Exercise data Block Start

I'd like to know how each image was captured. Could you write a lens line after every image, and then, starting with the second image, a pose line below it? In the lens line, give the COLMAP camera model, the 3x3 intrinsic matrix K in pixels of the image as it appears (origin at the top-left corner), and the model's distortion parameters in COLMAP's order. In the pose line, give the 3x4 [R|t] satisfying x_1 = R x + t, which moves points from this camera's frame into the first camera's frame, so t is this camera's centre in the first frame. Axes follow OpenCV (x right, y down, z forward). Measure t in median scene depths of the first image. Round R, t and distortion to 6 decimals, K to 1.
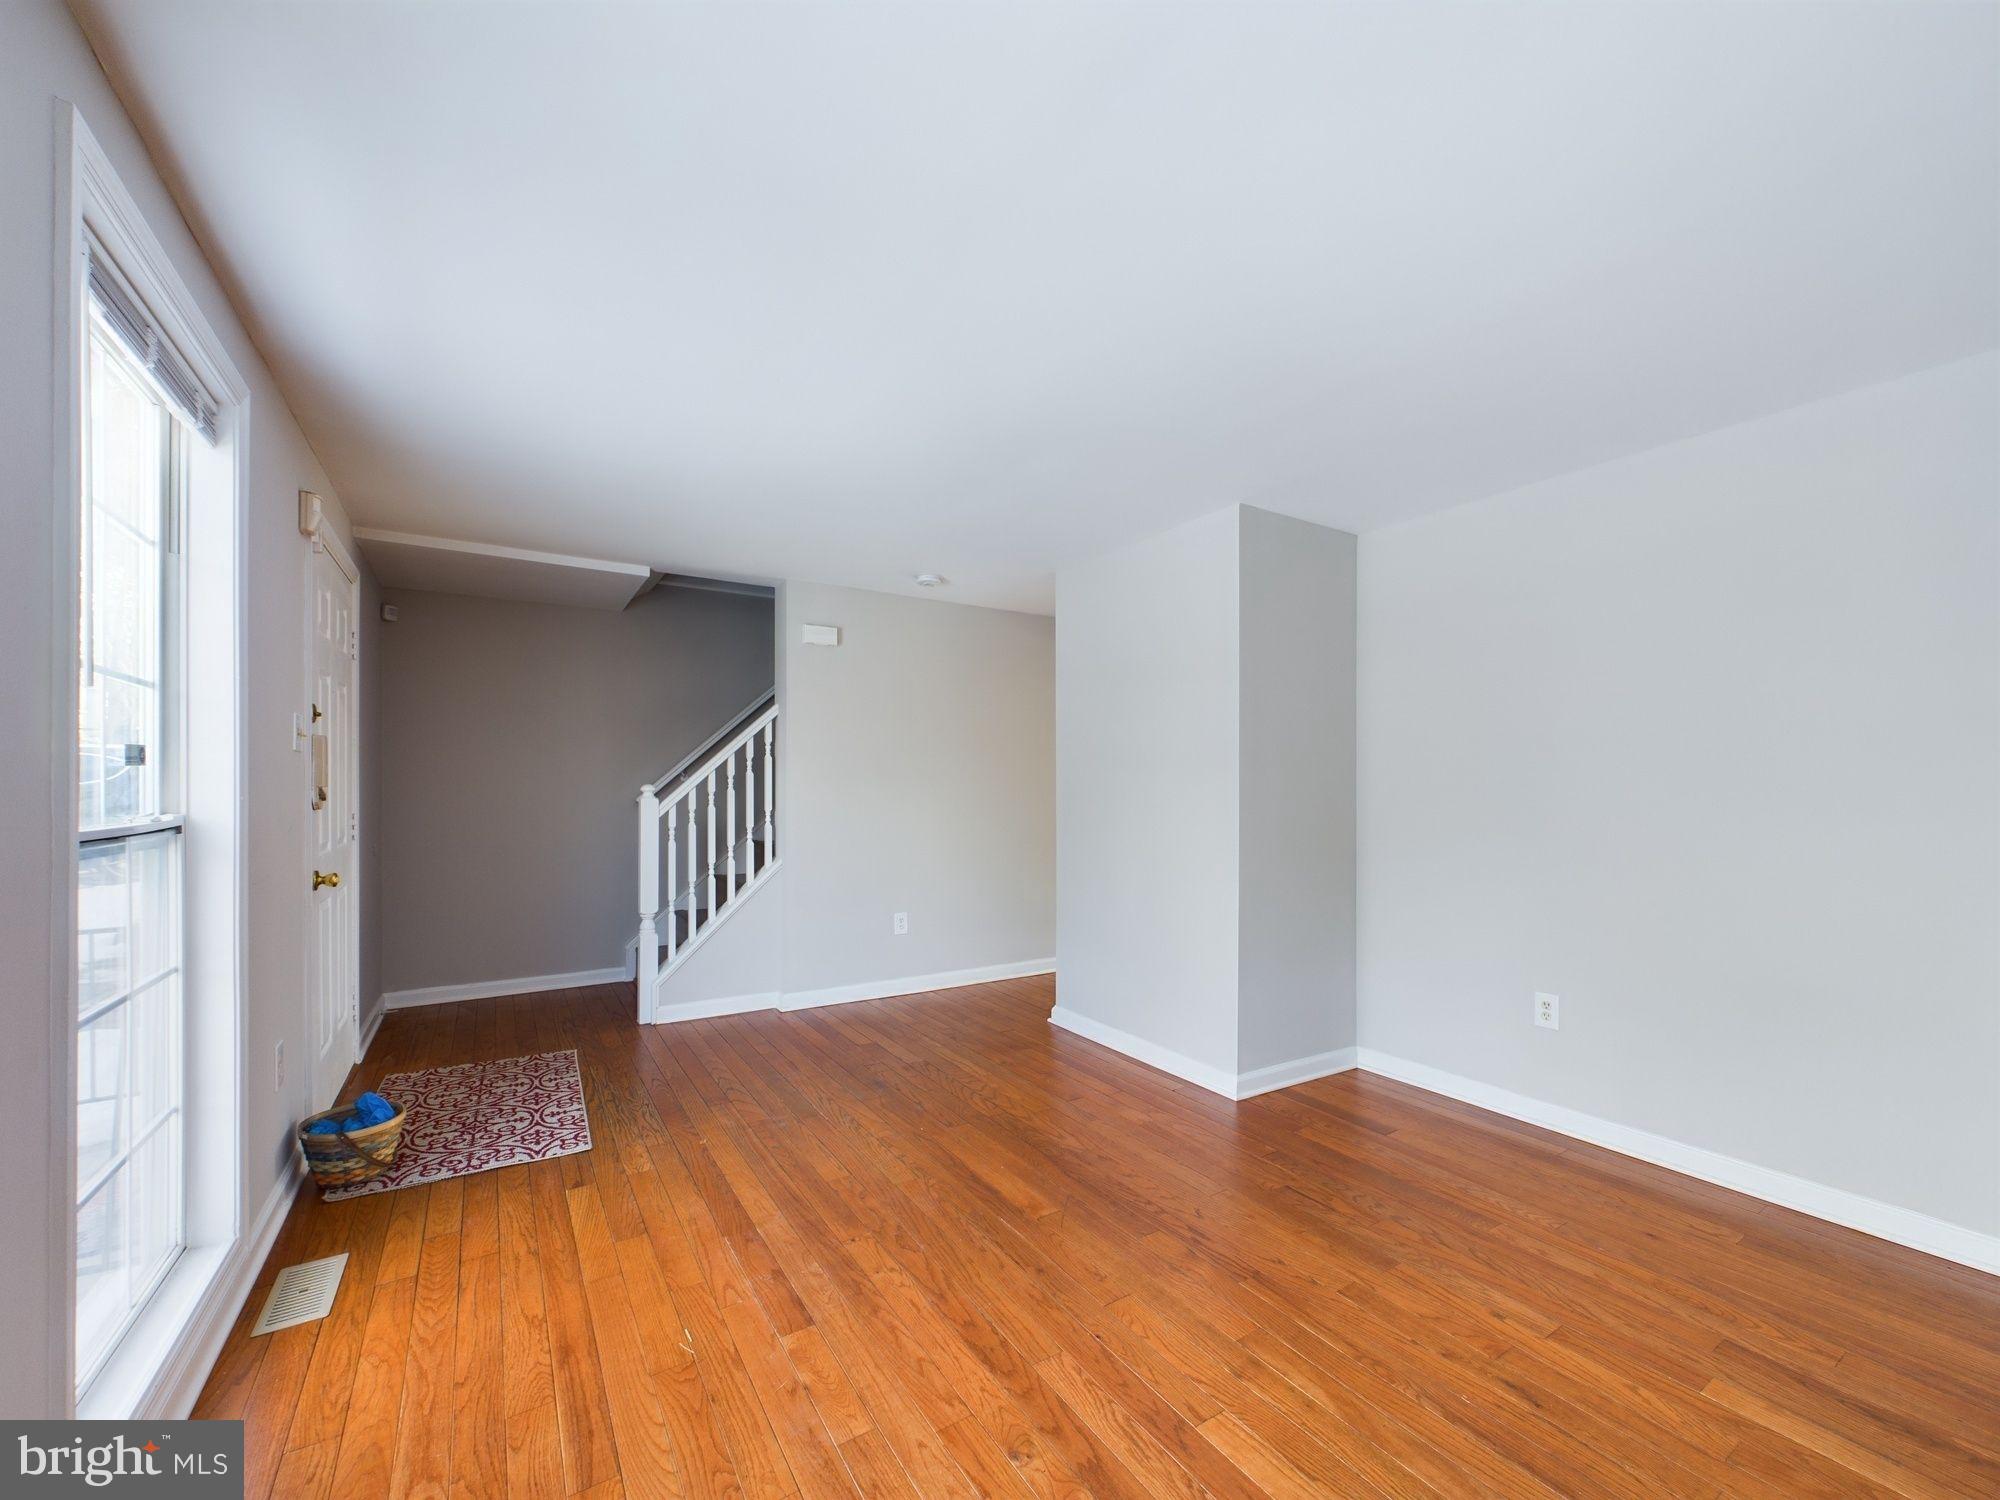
lens RADIAL K [[800.3, 0, 1011.2], [0, 800.3, 787.2], [0, 0, 1]] dist [0.001579, 0.000438]
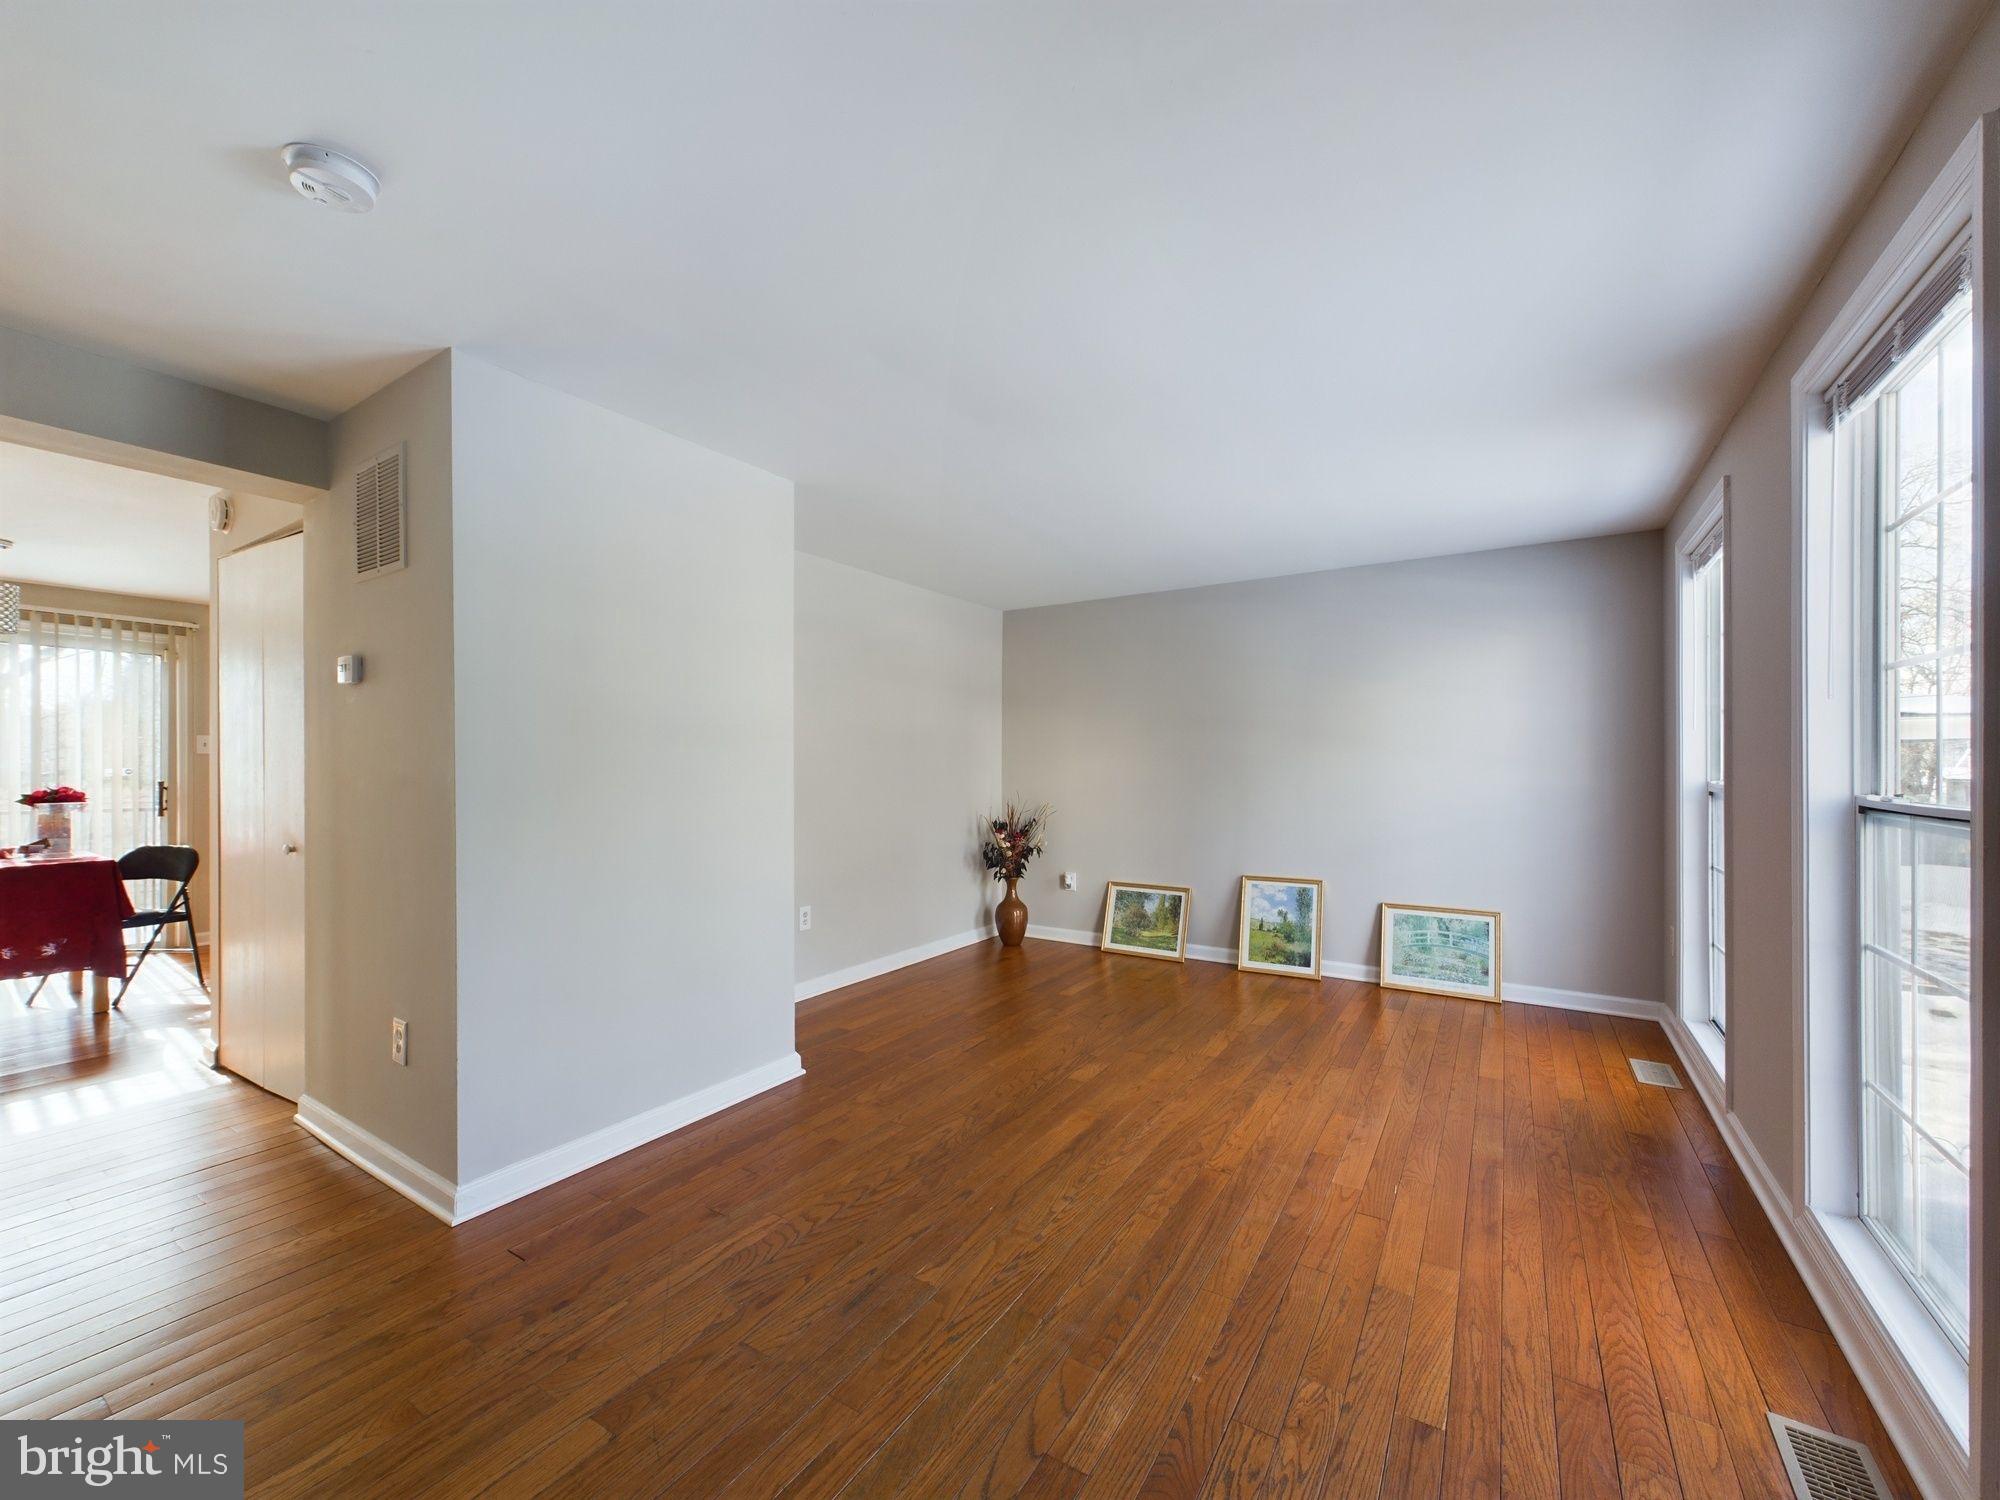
lens RADIAL K [[800.3, 0, 1001.6], [0, 800.3, 762.9], [0, 0, 1]] dist [0.001579, 0.000438]
pose [[-0.413670, 0.001292, 0.910426, -1.034269], [-0.002620, 0.999993, -0.002609, 0.002162], [-0.910423, -0.003465, -0.413664, 1.661515]]
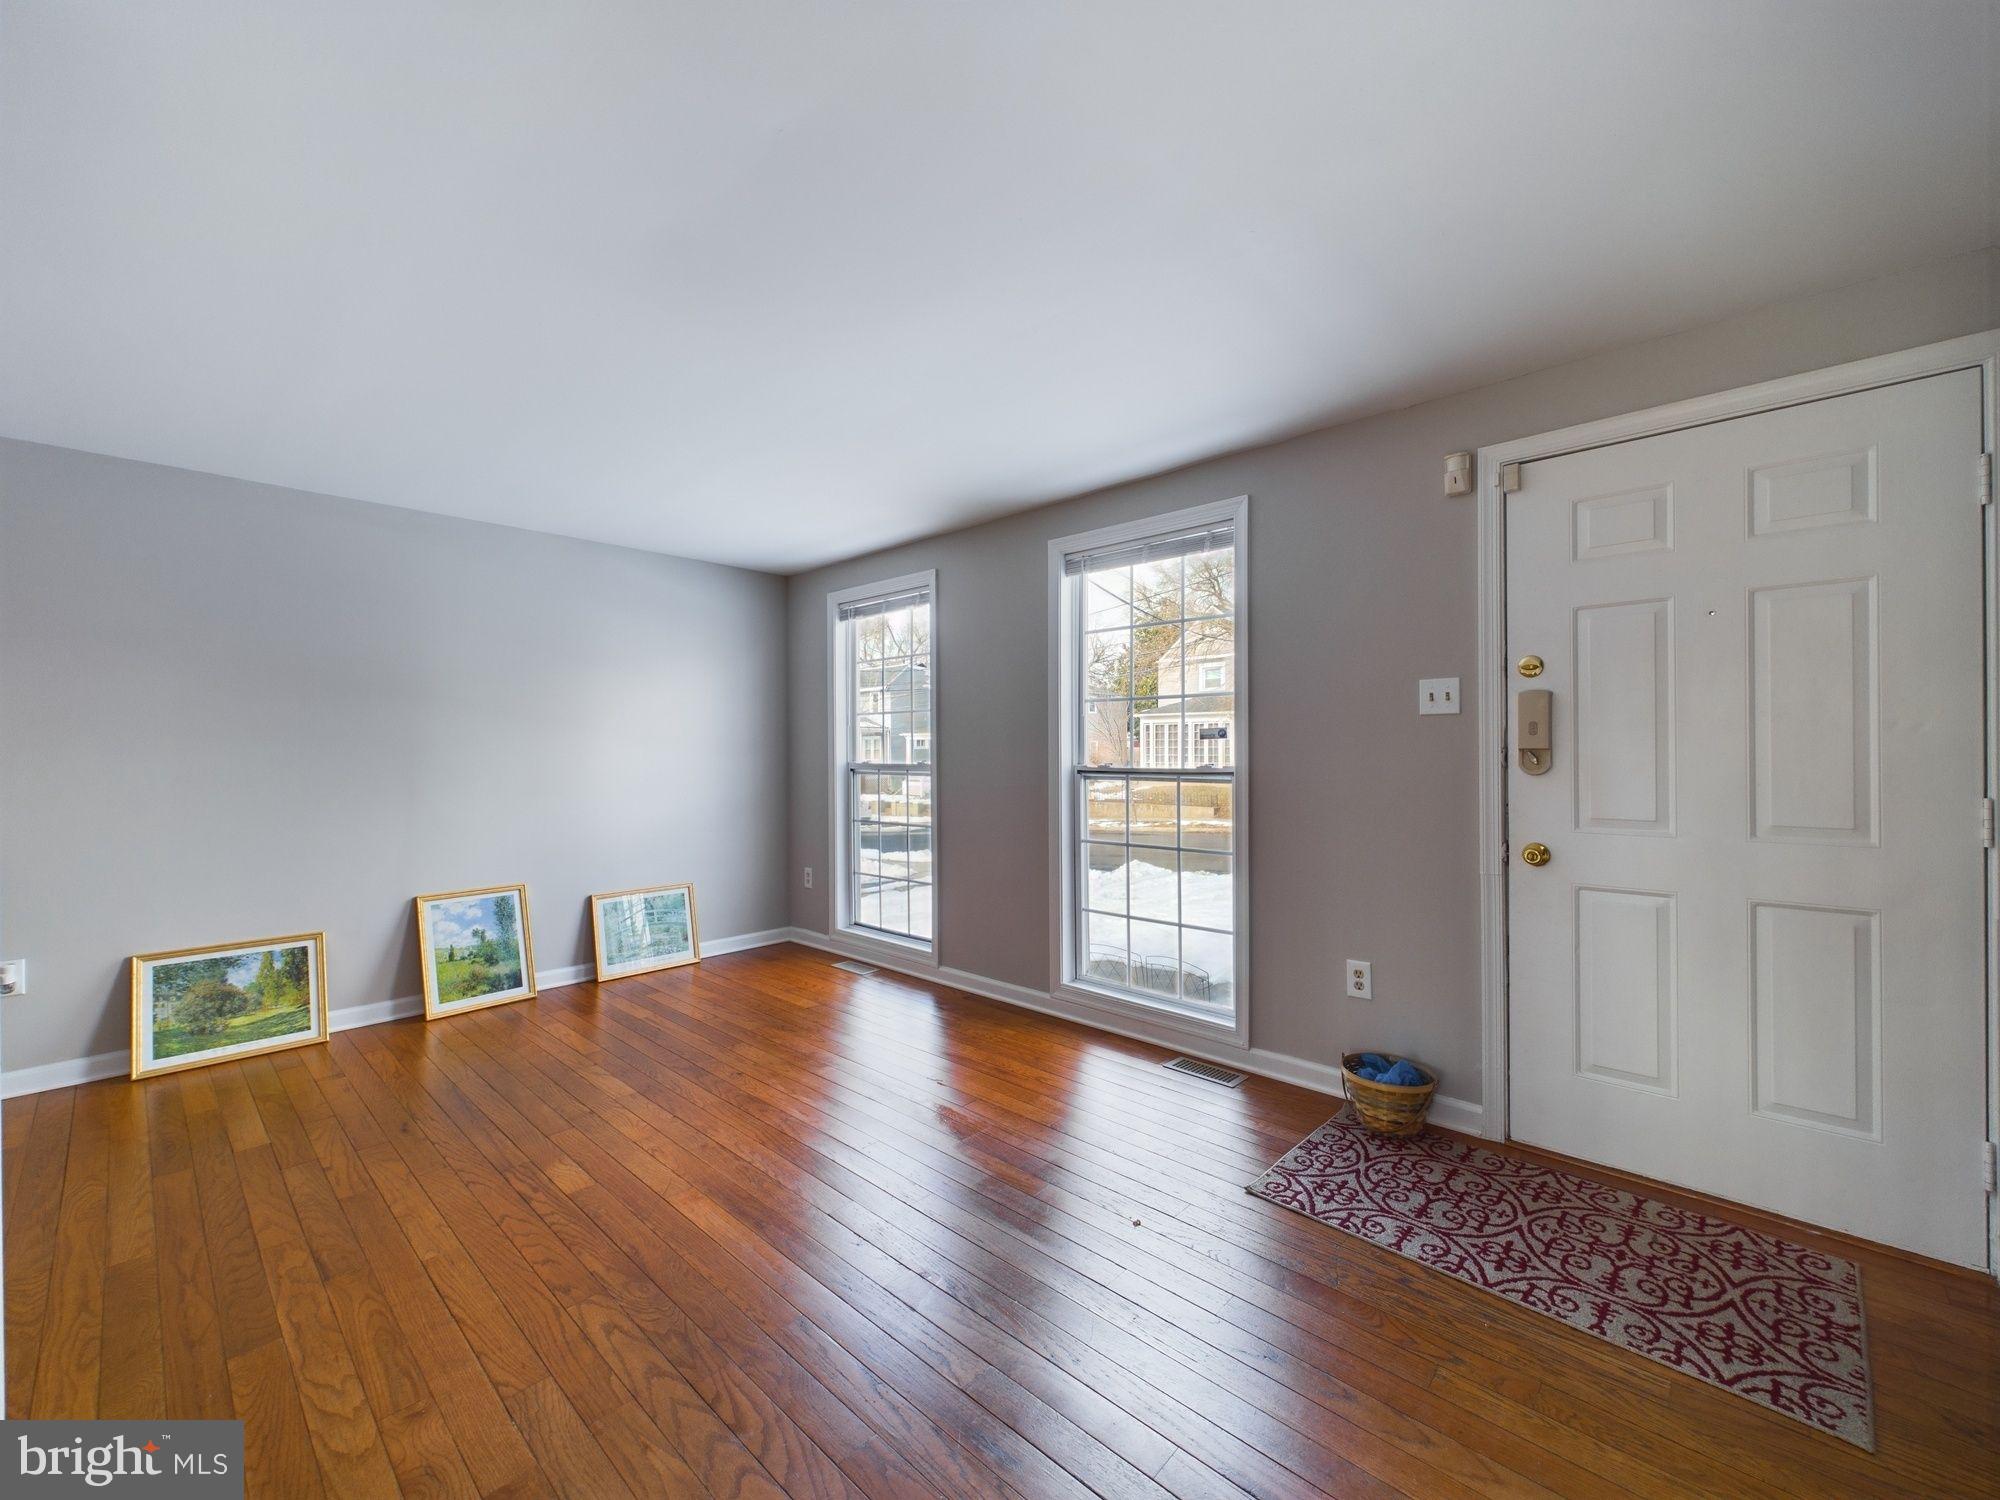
lens RADIAL K [[800.3, 0, 995.5], [0, 800.3, 755.6], [0, 0, 1]] dist [0.001579, 0.000438]
pose [[-0.970083, 0.000760, -0.242772, -0.089271], [0.000223, 0.999997, 0.002238, 0.004940], [0.242773, 0.002116, -0.970081, 2.057820]]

Exercise data Block End

Exercise prompt → Each entry above should be restated word for word, though no picture may appear in the copy.

Answer to the problem →
I'd like to know how each image was captured. Could you write a lens line after every image, and then, starting with the second image, a pose line below it? In the lens line, give the COLMAP camera model, the 3x3 intrinsic matrix K in pixels of the image as it appears (origin at the top-left corner), and the model's distortion parameters in COLMAP's order. In the pose line, give the 3x4 [R|t] satisfying x_1 = R x + t, which moves points from this camera's frame into the first camera's frame, so t is this camera's centre in the first frame. Axes follow OpenCV (x right, y down, z forward). Measure t in median scene depths of the first image. Round R, t and distortion to 6 decimals, K to 1.
lens RADIAL K [[800.3, 0, 1011.2], [0, 800.3, 787.2], [0, 0, 1]] dist [0.001579, 0.000438]
lens RADIAL K [[800.3, 0, 1001.6], [0, 800.3, 762.9], [0, 0, 1]] dist [0.001579, 0.000438]
pose [[-0.413670, 0.001292, 0.910426, -1.034269], [-0.002620, 0.999993, -0.002609, 0.002162], [-0.910423, -0.003465, -0.413664, 1.661515]]
lens RADIAL K [[800.3, 0, 995.5], [0, 800.3, 755.6], [0, 0, 1]] dist [0.001579, 0.000438]
pose [[-0.970083, 0.000760, -0.242772, -0.089271], [0.000223, 0.999997, 0.002238, 0.004940], [0.242773, 0.002116, -0.970081, 2.057820]]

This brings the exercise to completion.